White House wants Congress to investigate Barack Obama - Macleans.ca

White House wants Congress to investigate Barack Obama

Will Donald Trump’s tweeted allegations of wire taps and abuse of power distract from his own Russian scandals?



President Barack Obama and President-elect Donald Trump shake hands following their meeting in the Oval Office of the White House in Washington, Thursday, Nov. 10, 2016. (Pablo Martinez Monsivais/AP/CP)

President Barack Obama and President-elect Donald Trump shake hands following their meeting in the Oval Office of the White House in Washington, Thursday, Nov. 10, 2016. (Pablo Martinez Monsivais/AP/CP)

WEST PALM BEACH, Fla. — The White House on Sunday demanded that Congress, which is already investigating Russian meddling in the 2016 presidential election, also examine whether former President Barack Obama abused his executive powers in connection with that campaign.

■ **Supplied entries**
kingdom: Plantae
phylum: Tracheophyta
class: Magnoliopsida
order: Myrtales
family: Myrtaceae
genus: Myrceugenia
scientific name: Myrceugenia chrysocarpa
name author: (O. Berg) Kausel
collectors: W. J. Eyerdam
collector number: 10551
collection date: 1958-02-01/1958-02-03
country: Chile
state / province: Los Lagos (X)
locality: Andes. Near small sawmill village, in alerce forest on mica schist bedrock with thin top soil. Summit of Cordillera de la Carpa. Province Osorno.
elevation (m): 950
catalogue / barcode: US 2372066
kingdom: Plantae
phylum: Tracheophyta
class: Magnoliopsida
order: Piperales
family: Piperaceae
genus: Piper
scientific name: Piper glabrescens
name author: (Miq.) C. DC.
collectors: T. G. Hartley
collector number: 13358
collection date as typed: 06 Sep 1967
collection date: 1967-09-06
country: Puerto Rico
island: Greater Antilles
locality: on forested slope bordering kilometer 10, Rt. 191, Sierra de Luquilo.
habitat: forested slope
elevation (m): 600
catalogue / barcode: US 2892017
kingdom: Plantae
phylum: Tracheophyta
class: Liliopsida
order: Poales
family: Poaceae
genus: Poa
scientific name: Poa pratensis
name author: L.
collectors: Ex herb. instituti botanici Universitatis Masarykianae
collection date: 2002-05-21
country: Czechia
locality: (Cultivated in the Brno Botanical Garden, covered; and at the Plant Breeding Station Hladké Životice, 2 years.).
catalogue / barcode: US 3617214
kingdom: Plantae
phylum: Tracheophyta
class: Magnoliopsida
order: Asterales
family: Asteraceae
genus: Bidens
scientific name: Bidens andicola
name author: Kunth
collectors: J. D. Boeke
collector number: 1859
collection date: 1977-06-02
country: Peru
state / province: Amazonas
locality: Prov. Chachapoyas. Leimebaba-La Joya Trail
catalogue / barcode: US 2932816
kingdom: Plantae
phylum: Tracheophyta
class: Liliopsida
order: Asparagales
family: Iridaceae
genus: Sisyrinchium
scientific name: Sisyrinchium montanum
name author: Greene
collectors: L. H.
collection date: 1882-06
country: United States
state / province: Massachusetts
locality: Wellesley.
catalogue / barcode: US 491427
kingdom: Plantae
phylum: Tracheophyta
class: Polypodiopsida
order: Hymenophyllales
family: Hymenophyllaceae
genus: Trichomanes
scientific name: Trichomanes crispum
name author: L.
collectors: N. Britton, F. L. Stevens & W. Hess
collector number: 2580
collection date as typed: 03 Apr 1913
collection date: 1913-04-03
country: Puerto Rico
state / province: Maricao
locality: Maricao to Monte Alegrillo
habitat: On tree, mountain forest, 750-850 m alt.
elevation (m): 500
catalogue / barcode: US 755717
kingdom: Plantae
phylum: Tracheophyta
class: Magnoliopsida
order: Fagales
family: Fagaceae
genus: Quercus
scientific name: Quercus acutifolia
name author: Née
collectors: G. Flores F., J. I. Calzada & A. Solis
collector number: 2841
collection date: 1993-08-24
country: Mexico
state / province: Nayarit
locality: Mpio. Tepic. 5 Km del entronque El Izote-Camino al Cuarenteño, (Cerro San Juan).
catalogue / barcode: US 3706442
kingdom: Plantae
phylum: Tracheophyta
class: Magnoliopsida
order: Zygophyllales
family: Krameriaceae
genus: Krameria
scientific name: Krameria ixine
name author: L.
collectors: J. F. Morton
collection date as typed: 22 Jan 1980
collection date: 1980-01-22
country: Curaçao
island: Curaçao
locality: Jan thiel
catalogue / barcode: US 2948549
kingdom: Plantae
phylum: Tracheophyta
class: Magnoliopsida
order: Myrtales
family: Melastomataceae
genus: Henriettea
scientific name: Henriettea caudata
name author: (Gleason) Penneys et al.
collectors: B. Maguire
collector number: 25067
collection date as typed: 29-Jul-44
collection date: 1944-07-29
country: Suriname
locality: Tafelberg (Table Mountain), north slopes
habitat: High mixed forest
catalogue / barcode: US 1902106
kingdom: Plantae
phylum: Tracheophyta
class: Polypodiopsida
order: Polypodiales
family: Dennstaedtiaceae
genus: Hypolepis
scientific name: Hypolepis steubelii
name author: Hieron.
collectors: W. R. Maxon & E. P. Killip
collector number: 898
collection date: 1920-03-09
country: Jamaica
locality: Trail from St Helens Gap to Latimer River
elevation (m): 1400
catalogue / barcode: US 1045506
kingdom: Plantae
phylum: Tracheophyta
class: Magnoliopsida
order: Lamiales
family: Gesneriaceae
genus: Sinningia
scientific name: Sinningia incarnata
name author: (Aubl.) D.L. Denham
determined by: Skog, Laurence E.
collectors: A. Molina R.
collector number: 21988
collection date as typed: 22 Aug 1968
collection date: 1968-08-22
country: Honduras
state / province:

■ **Stated exercise**
Extend the news article about the White House asking Congress to investigate Barack Obama, picking up after its final sentence. The data comes from a different source than the text.

■ **Result for this task**
The request followed President Donald Trump’s claim Saturday that his predecessor had tapped the telephones at Trump Tower. Trump offered no supporting evidence, a spokesman for Obama said the claim is “simply false” and lawmakers in both parties asked for proof.

James Clapper, director of national intelligence under Obama, said Sunday that no such wiretap activity was carried out against Trump as a candidate or against his campaign.

“Absolutely, I can deny it,” said Clapper, who left the White House when Trump took office Jan. 20.

White House press secretary Sean Spicer announced the request in a statement Sunday that referred to “very troubling” reports “concerning potentially politically motivated investigations immediately ahead of the 2016 election.” He did not respond to inquiries about those reports.

Trump said the wiretapping happened in October at the New York skyscraper where he ran his campaign and transition.

“President Donald J. Trump is requesting that as part of their investigation into Russian activity, the congressional intelligence committees exercise their oversight authority to determine whether executive branch investigative powers were abused in 2016,” Spicer said.

Spicer’s chief deputy, Sarah Huckabee Sanders, said she thinks Trump is “going off of information that he’s seen that has led him to believe that this is a very real potential.” If the conduct alleged is confirmed, Sanders said it would amount to the “greatest overreach and the greatest abuse of power that I think we have ever seen and a huge attack on democracy itself.”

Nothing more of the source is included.